▸ The records:
════════════════════

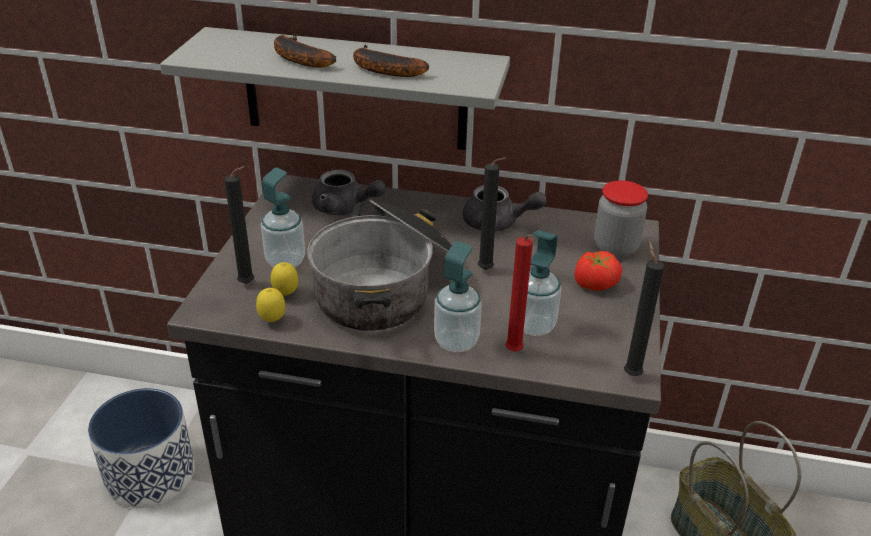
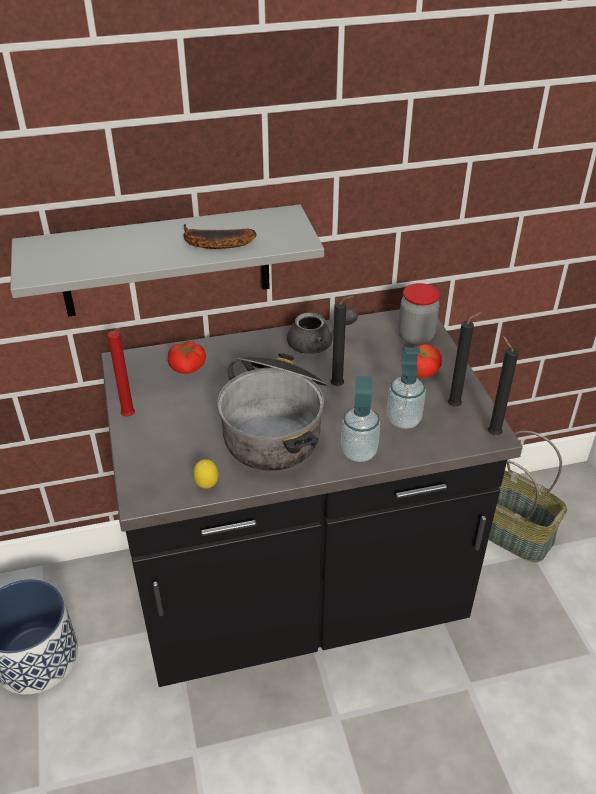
camera: 25 degrees left, 5 degrees up
black candle [224,166,254,284] -> black candle moved to [448,312,482,407]
soap dispenser [261,167,305,267] -> none
lemon [270,262,298,296] -> none
banana [274,33,336,68] -> none
grey teapot [312,170,386,215] -> tomato [168,341,206,374]
red candle [505,235,534,351] -> red candle moved to [107,328,135,417]

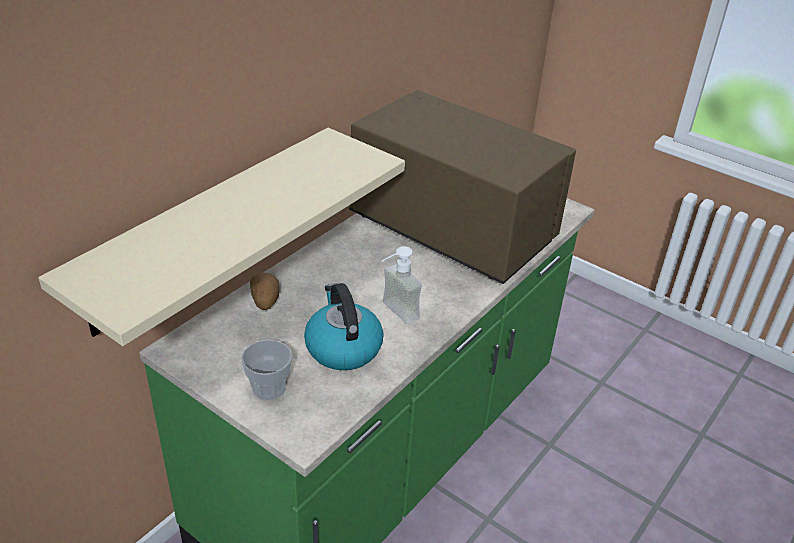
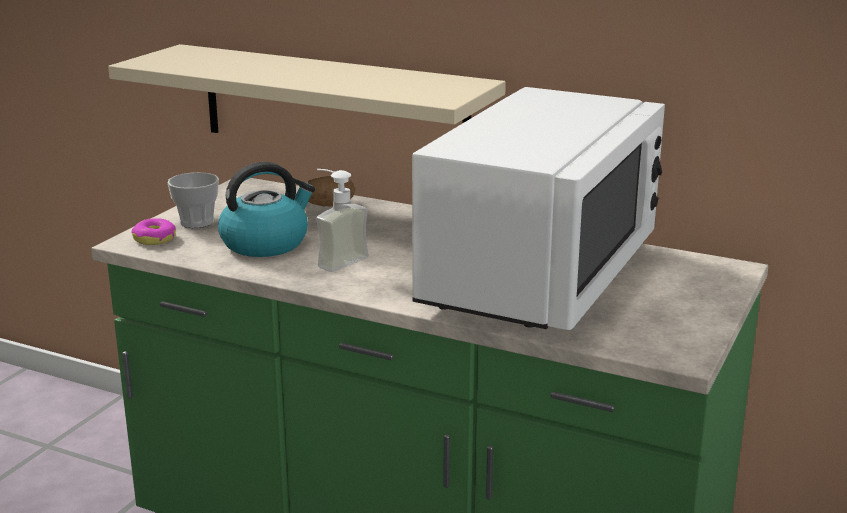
camera: 80 degrees right, 15 degrees down
brown microwave [349,90,576,284] -> white microwave [412,87,665,330]
none -> donut [132,218,176,245]

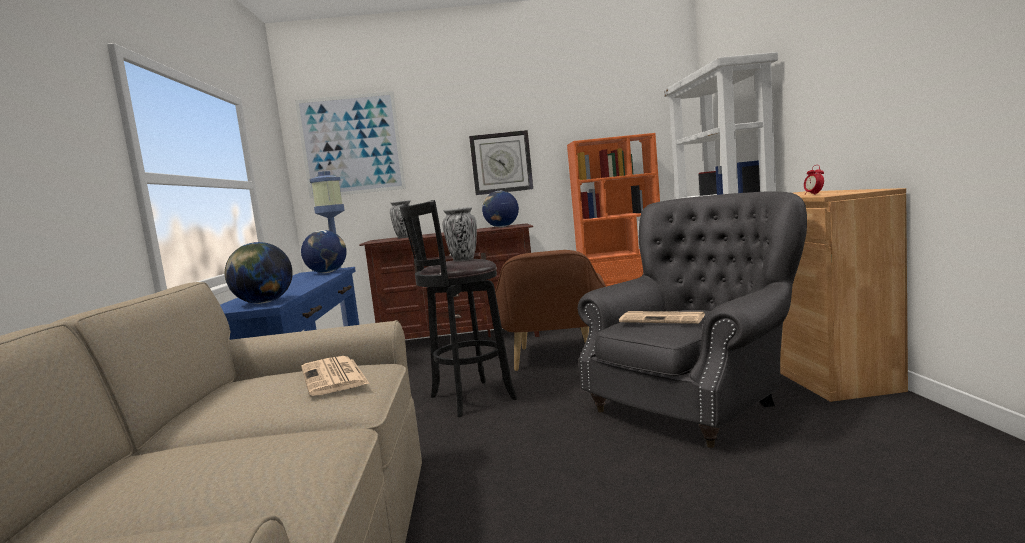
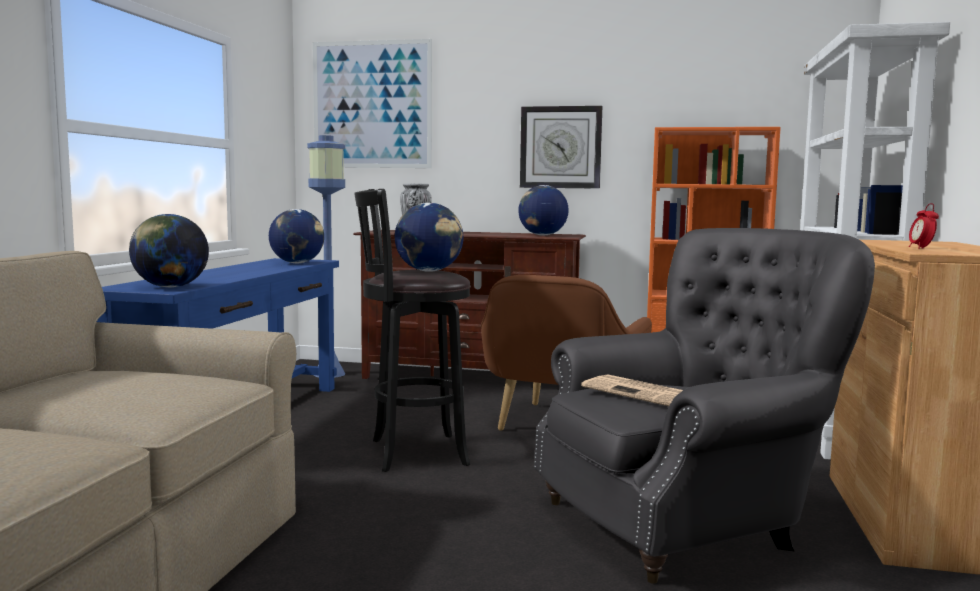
camera: 15 degrees right, 0 degrees up
newspaper [301,356,370,396] -> none
vase [442,207,477,262] -> globe [395,203,463,272]

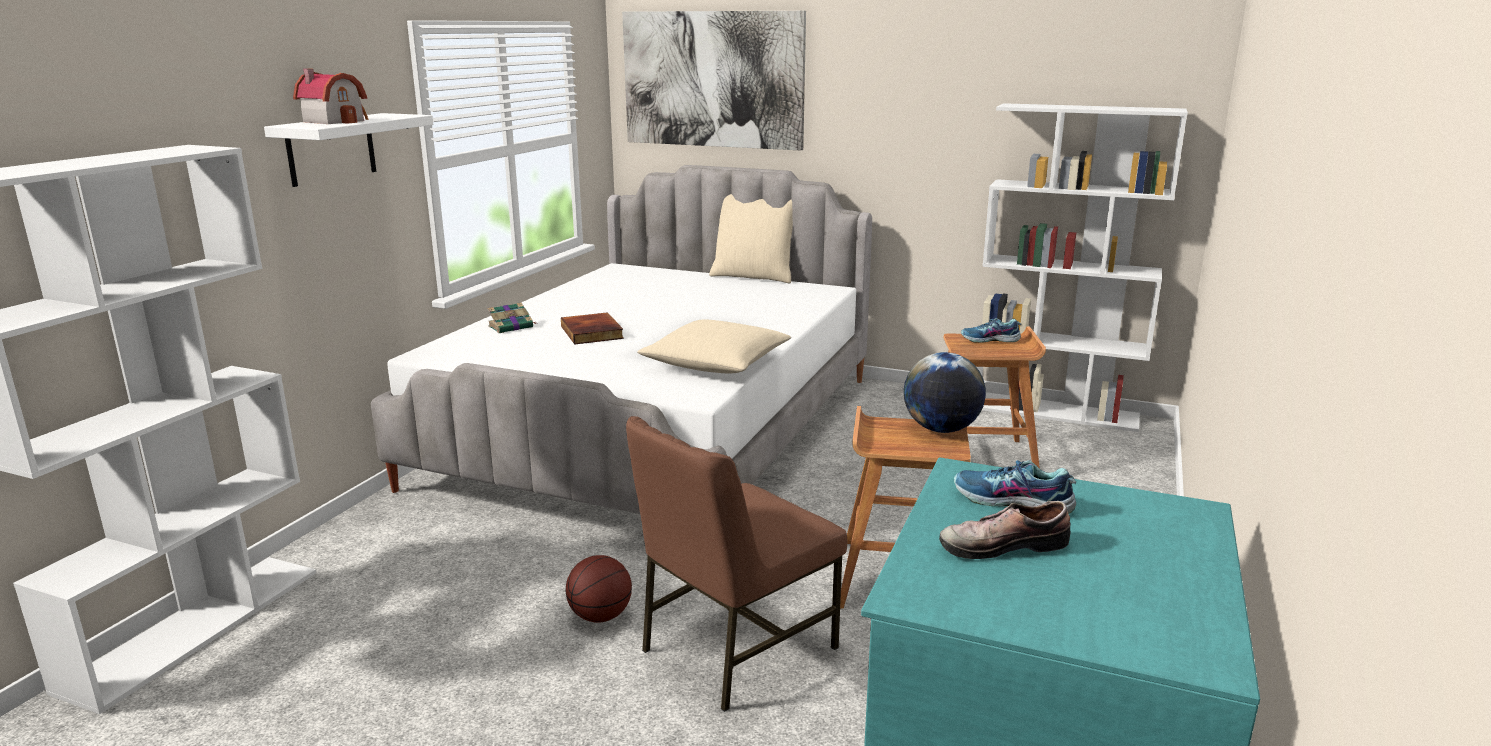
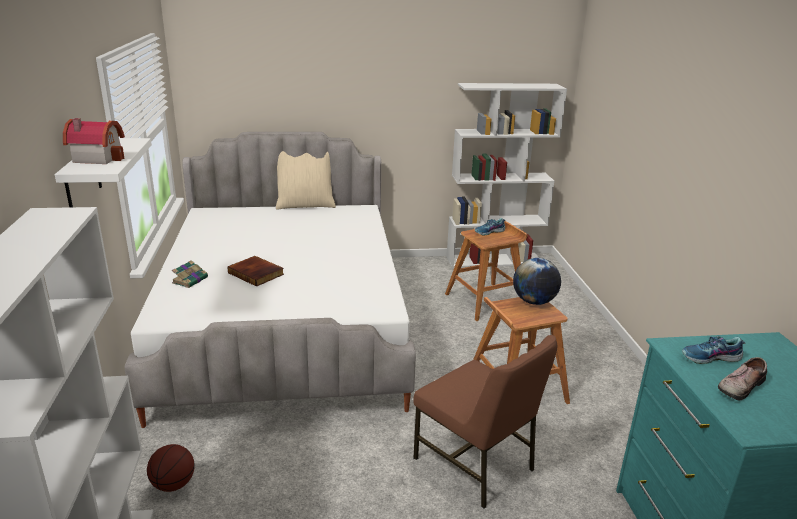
camera: 30 degrees left, 5 degrees up
basketball [566,555,632,623] -> basketball moved to [147,444,195,492]
picture [622,11,806,150] -> none
brown chair [626,416,847,712] -> brown chair turned 60 degrees counterclockwise [413,335,557,509]
beige pillow [637,319,792,373] -> none

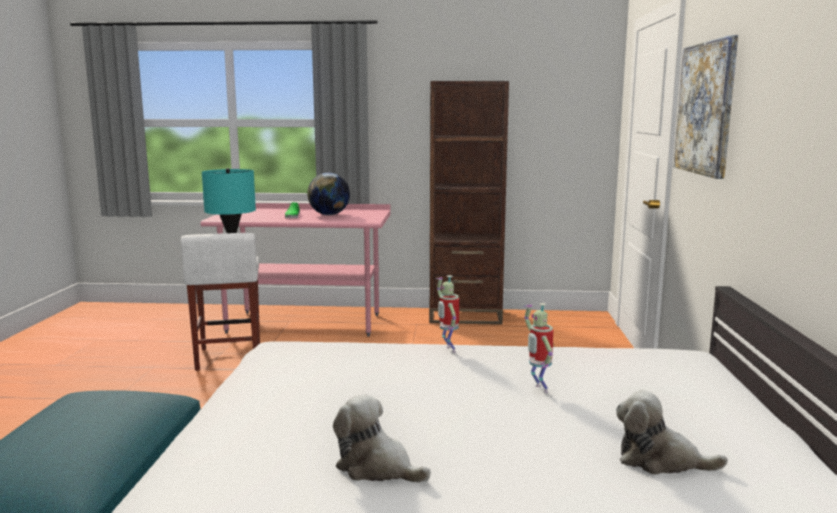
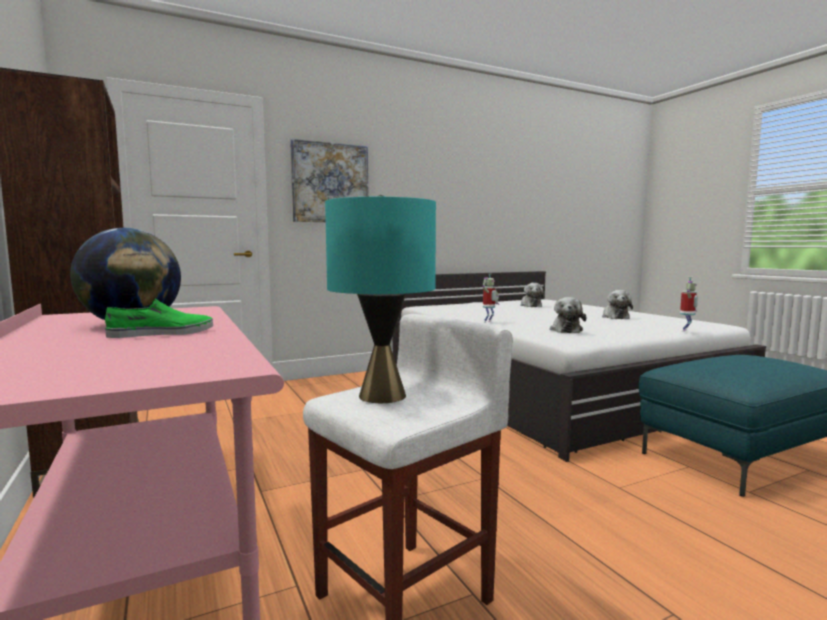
camera: 120 degrees left, 5 degrees down
toy robot [524,303,553,393] -> toy robot moved to [680,277,698,332]
none -> plush toy [550,297,586,333]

════════════════════

▸ Task:
All records above must be copied exactly, though the pictures they hold are to be left out.

▸ Final answer:
camera: 25 degrees left, 5 degrees up
black candle [224,166,254,284] -> black candle moved to [448,312,482,407]
soap dispenser [261,167,305,267] -> none
lemon [270,262,298,296] -> none
banana [274,33,336,68] -> none
grey teapot [312,170,386,215] -> tomato [168,341,206,374]
red candle [505,235,534,351] -> red candle moved to [107,328,135,417]

camera: 80 degrees right, 15 degrees down
brown microwave [349,90,576,284] -> white microwave [412,87,665,330]
none -> donut [132,218,176,245]

camera: 15 degrees right, 0 degrees up
newspaper [301,356,370,396] -> none
vase [442,207,477,262] -> globe [395,203,463,272]

camera: 30 degrees left, 5 degrees up
basketball [566,555,632,623] -> basketball moved to [147,444,195,492]
picture [622,11,806,150] -> none
brown chair [626,416,847,712] -> brown chair turned 60 degrees counterclockwise [413,335,557,509]
beige pillow [637,319,792,373] -> none

camera: 120 degrees left, 5 degrees down
toy robot [524,303,553,393] -> toy robot moved to [680,277,698,332]
none -> plush toy [550,297,586,333]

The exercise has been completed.